Greg Egan’s Permutation City depicts a 2050 world where human beings’ mind can be run on computers as Copies.
Copies are neural networks which use ad-hoc rules to simulate human mind, but they are slower than human mind. They run at best at one-seventeenth of the rate of ordinary human beings and sometimes much more slowly, depending on the available processor power. However, Copies can have very accurate control over their mental states. Copies can control their mind so accurately that they can start to have hobbies by conscious decision and change whenever they want to and they can also adjust their emotion freely.
Although no longer flesh-and -blood, these human beings are still alive as they are able to fully control their virtual reality environment and even their consciousness.
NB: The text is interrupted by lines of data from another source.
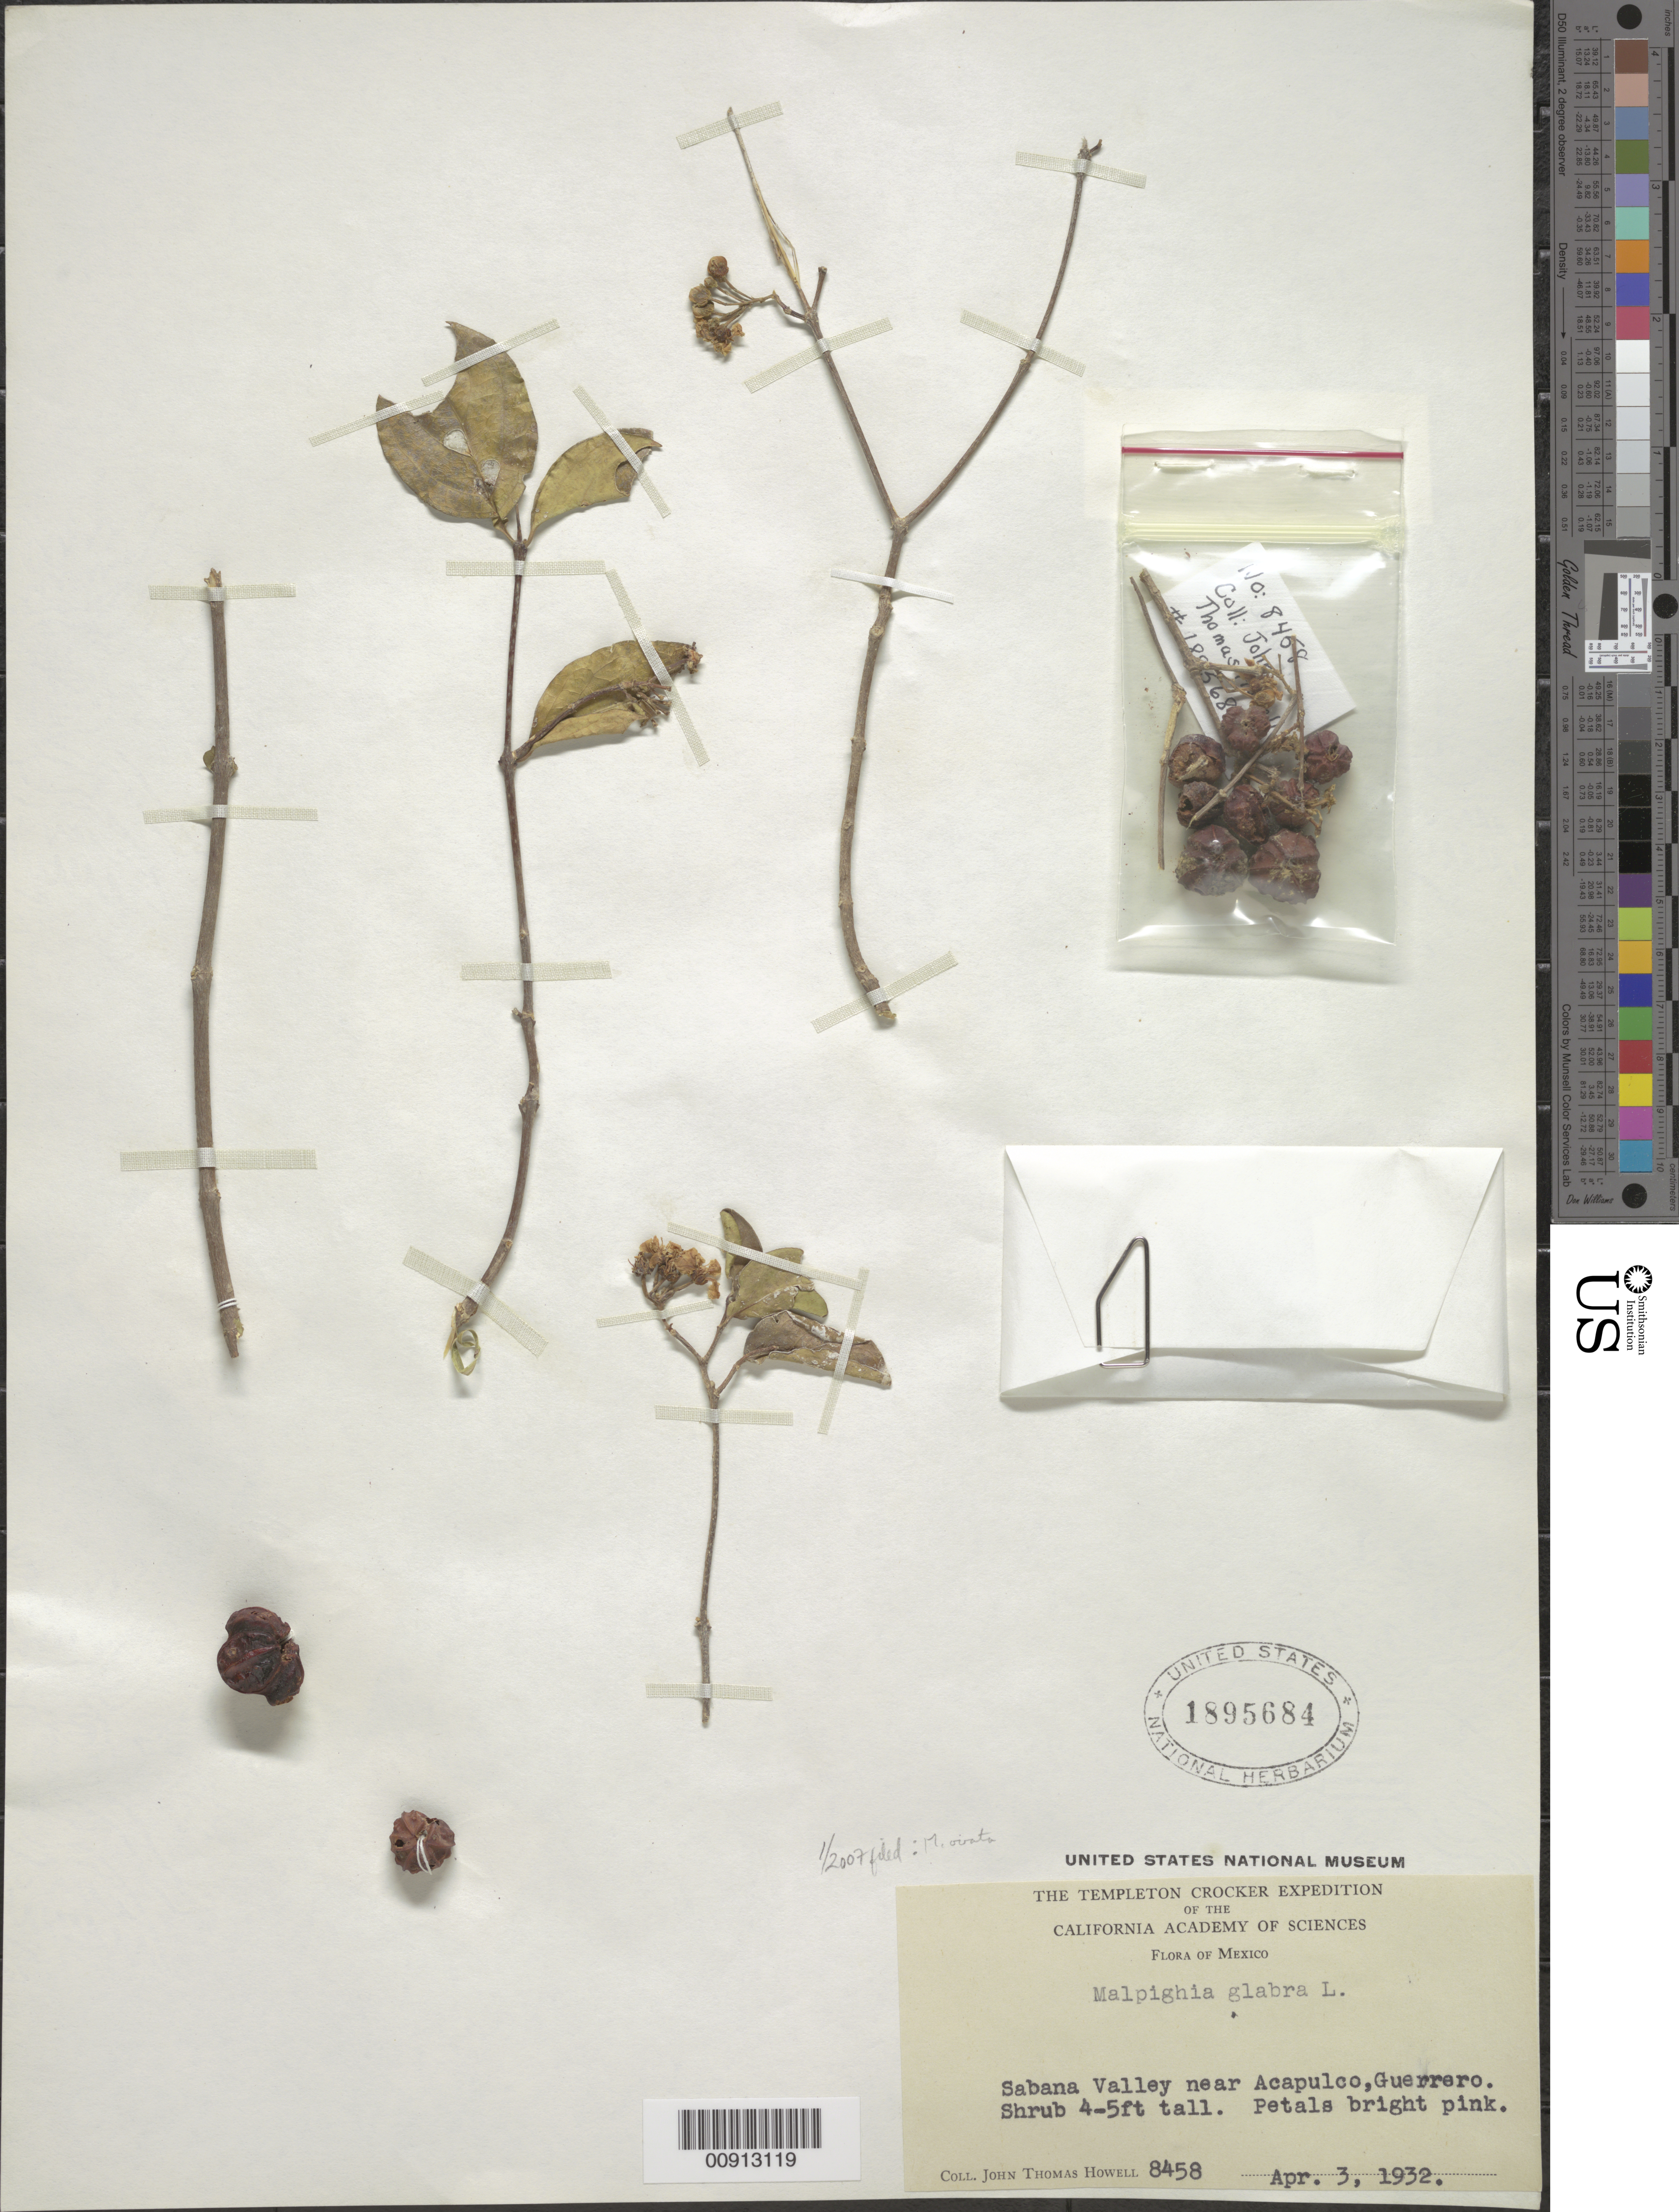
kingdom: Plantae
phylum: Tracheophyta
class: Magnoliopsida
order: Malpighiales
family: Malpighiaceae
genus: Malpighia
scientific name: Malpighia ovata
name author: Rose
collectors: J. T. Howell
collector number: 8458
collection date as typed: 03 Apr 1932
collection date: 1932-04-03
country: Mexico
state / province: Guerrero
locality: Near Acapulco, Guerrero.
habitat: Sabana Valley.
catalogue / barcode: US 1895684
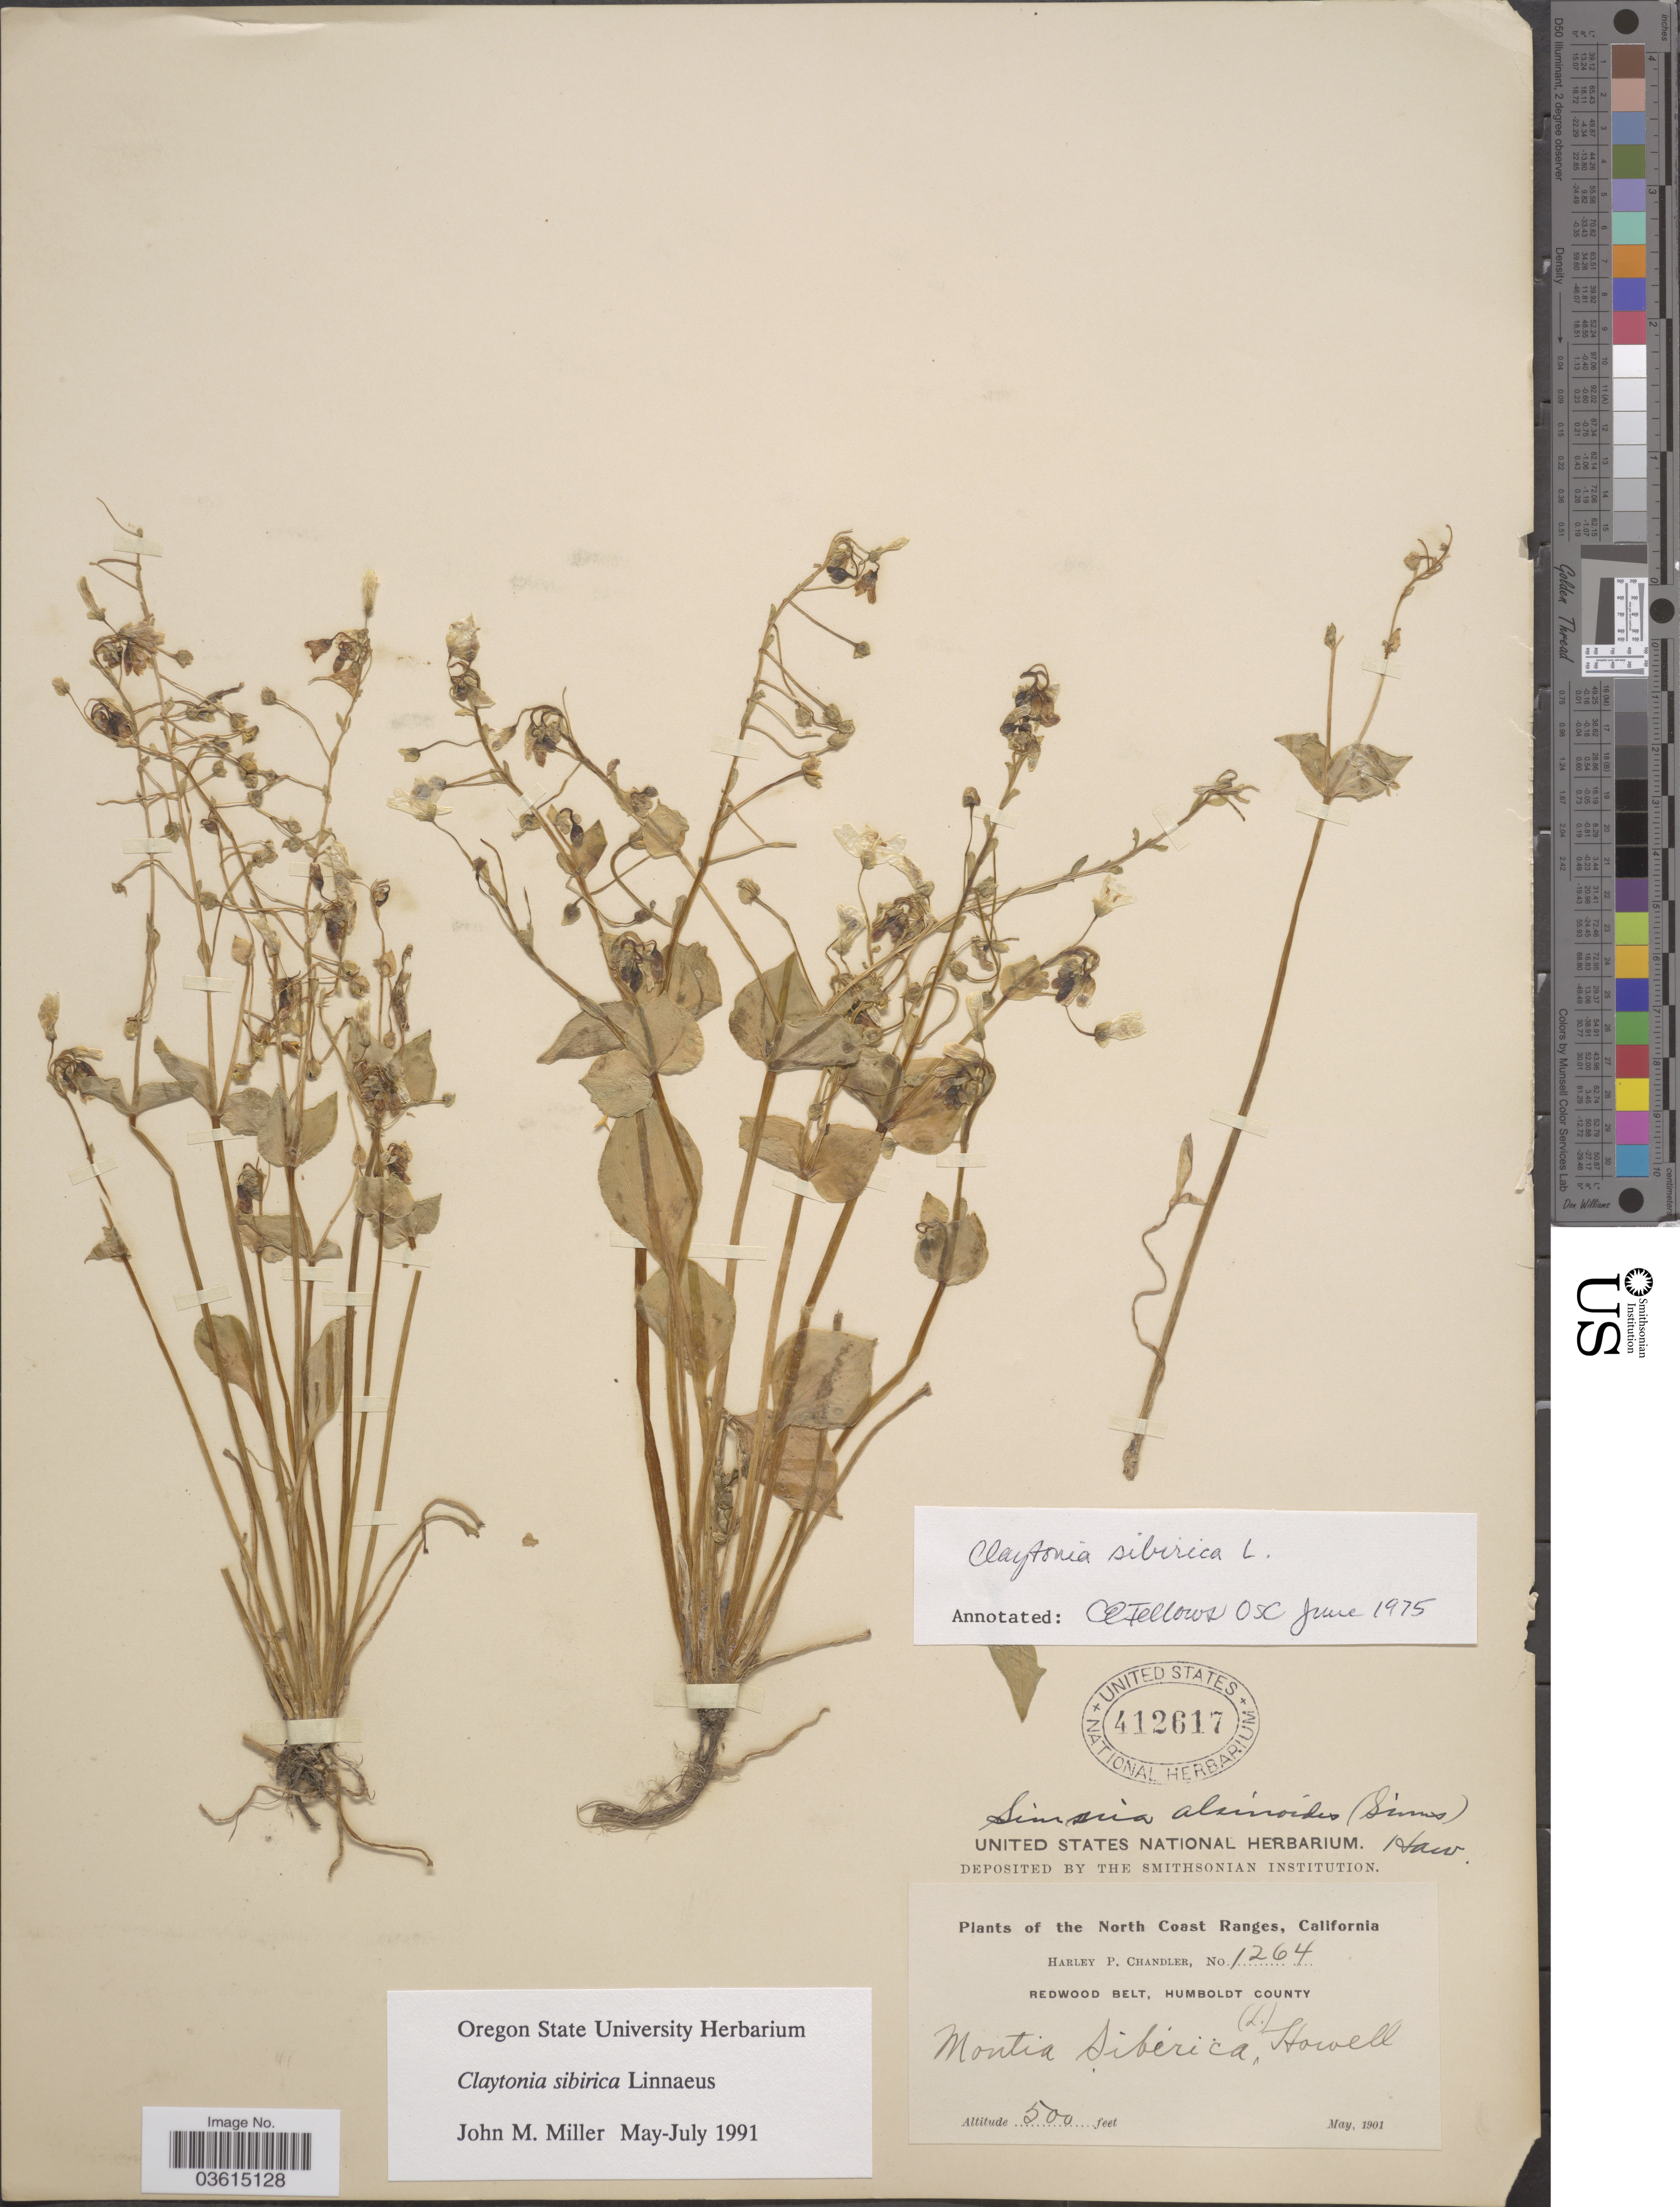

The new form of existence greatly satisfies human beings’ desire for immortality. The Copies’ only fear is the shutdown of the computers on which they are run. In the book, Paul Durham who believes in the “dust theory” tries to eliminate this fear by running some Copies on an extremely self-reproducing and expanding cellular automation through which the Copies are provided pure immortality and unlimited computing power. Another complex automation, the Autoverse is added to allow the Copies to watch the evolution of artificial life on a virtual planet modeled within the Autoverse.
Fascinating and unbelievable as Greg Egan’s idea of Copies is, the new form of existence raises some important questions about the nature of personal identity. Does our flesh-and-blood represent us more or our personality, our mind, and our memory do? Who is the self?
The idea of Copies leads us to think why the idea of soul has existed in every culture throughout human history. We all believe that it is only our flesh and blood that decay; our soul still exists when we die. I wonder if we mean our spirit, personality, and memory are still alive when we say our soul never dies. Also it seems we all believe our soul is formless; it cannot be seen and touched. So do our spirit. That might be why it is usually what a person has done to people and the world that make him or her live in people’s heart forever. It is then, I think, the memory of what we have done as a person that go by our name when we no longer have our flesh and blood. It is our minds that make each of us different. Although people’s belief in soul could be seen as a kind of self-comfort toward death, it also reveals that people believe our “self” is more represented by the none flesh and blood part of our being. This, I think, might in part explain why Greg Egan comes up with the idea of eliminating people’s flesh and blood and downloading their mind into computers to let them fulfill their dream of immortality.